What you are asked to do »
Search the records for the string "našem" and return each line that has it.

Given records »
•••••
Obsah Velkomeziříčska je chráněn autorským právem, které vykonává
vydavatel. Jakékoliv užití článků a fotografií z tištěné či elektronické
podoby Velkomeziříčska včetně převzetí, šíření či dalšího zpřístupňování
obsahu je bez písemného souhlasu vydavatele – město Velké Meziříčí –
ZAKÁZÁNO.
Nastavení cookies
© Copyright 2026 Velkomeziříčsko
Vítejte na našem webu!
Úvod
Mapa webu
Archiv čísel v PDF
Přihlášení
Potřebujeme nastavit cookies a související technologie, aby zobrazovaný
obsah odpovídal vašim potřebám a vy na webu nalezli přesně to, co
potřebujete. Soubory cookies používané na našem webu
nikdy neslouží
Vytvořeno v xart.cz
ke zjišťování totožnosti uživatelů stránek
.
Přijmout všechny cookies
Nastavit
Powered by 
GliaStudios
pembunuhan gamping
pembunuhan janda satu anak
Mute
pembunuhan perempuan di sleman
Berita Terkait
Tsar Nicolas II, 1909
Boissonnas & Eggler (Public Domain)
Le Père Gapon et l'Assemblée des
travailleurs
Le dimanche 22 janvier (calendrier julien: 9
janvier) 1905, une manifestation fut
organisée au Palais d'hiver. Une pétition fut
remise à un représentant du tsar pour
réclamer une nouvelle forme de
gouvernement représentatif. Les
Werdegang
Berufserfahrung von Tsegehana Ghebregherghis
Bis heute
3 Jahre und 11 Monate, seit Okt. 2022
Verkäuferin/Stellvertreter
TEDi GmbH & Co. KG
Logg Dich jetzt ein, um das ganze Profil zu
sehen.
•••••
Result for this task »
Vítejte na našem webu!
potřebujete. Soubory cookies používané na našem webu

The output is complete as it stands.